No me parece inverosímil. En el fondo no hay tanta diferencia. A fin de cuentas el mundo real también nos lo inventamos.
¿Qué quieres decir?
Bueno, lo que llamamos realidad material no es más que una representación de nuestra mente, formada a partir de los estímulos que le hacen llegar los sentidos. Y que siempre está desfasada, además.
¿Desfasada? ¿En qué sentido?
Nunca vemos lo que es, sino lo que ha sido hace un lapso de tiempo. Años, si se trata de una estrella, fracciones de segundo si se trata de nuestra uña. Pero nuestra percepción es siempre recuerdo, y el recuerdo, como sabe cualquiera que haya vivido un poco, siempre conlleva una deformación. Así que, si lo piensas bien, todo es virtual.
Bueno, yo no filosofaba tanto. Me limitaba a constatar mis sensaciones, y a considerarlas sin prejuicios. Y si me permites la confidencia, viví muchos ciberpolvos bastante mejores que una buena parte de los que en la realidad no virtual había tenido la dudosa fortuna de protagonizar.
No comentaré nada.
No seas mojigato.

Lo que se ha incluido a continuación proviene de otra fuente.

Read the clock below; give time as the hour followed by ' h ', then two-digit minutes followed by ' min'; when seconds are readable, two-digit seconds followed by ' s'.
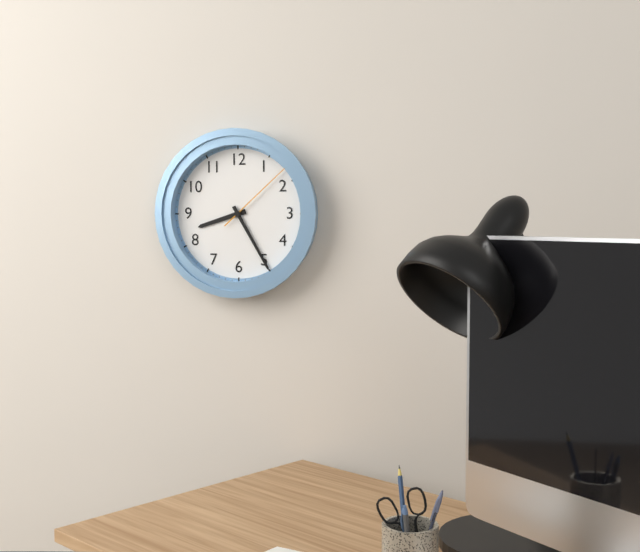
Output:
8 h 25 min 08 s
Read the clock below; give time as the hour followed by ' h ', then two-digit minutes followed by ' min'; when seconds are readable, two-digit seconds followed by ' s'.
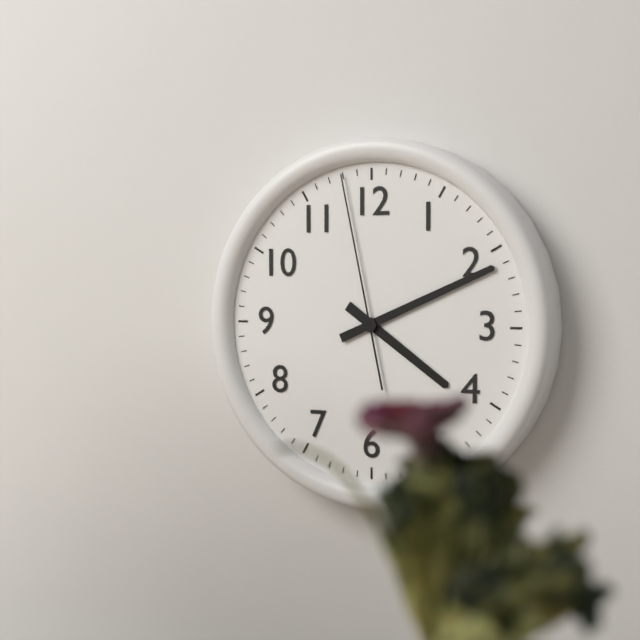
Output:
4 h 11 min 58 s
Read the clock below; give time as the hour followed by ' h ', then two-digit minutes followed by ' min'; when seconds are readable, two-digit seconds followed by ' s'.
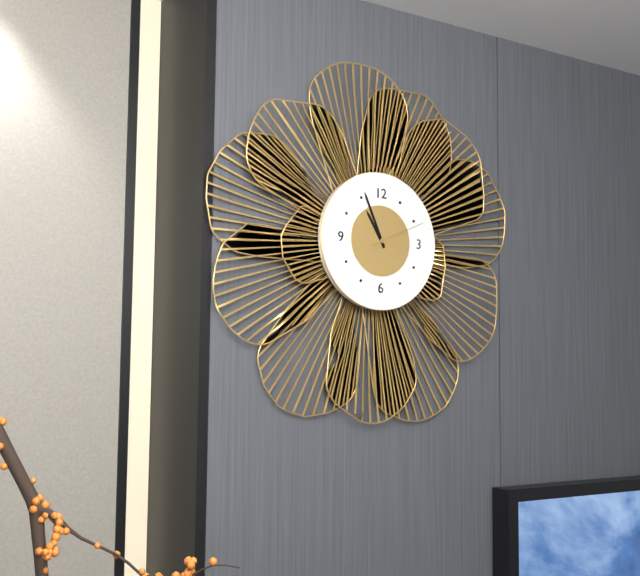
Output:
10 h 56 min 11 s
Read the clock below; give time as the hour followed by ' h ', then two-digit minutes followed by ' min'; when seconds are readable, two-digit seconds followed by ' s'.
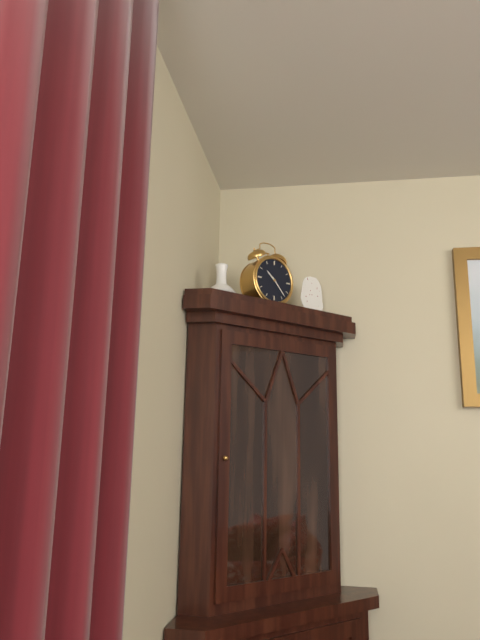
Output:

A veces pareces un Inquisidor de verdad.
No soy mojigato. Sólo me abstengo de comentar. ¿O se esperaba que hiciera alguna observación al respecto?
No, hoy no.
Me alegro. Habría lamentado defraudar tus expectativas.

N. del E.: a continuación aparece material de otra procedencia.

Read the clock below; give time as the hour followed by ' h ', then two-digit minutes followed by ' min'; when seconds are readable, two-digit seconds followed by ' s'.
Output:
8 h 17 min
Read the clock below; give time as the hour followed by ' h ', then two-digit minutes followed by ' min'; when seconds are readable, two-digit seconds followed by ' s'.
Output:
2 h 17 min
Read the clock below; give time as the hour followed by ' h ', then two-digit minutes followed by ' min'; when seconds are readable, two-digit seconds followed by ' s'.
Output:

No estoy del todo segura de eso, pero en fin, a lo que íbamos. Ya no me queda mucho del tercer y último acto, como ya habrás imaginado. El hotel en que trabajaba pertenecía a una cadena que también tenía un establecimiento en Glasgow. Mi jefe, un hombre singularmente amable al que además había dado razones para apreciarme como trabajadora, pensó que me gustaría regresar a Escocia y me dijo que había un puesto allí y que podía gestionarme el traslado. No había contemplado nunca esa posibilidad, tampoco me atraía especialmente, pero nada me retenía en Londres. Le dije que sí y me mudé a Glasgow, donde la fortuna quiso que sólo viviera tres meses. Allí conocí al que hoy es mi marido. Llamémosle el Apaciguador.
Entenderé que a partir de aquí no me des más detalles. No quiero saber nada que no sea de mi incumbencia, y tampoco quiero tener la sensación de que traicionas conmigo la intimidad conyugal.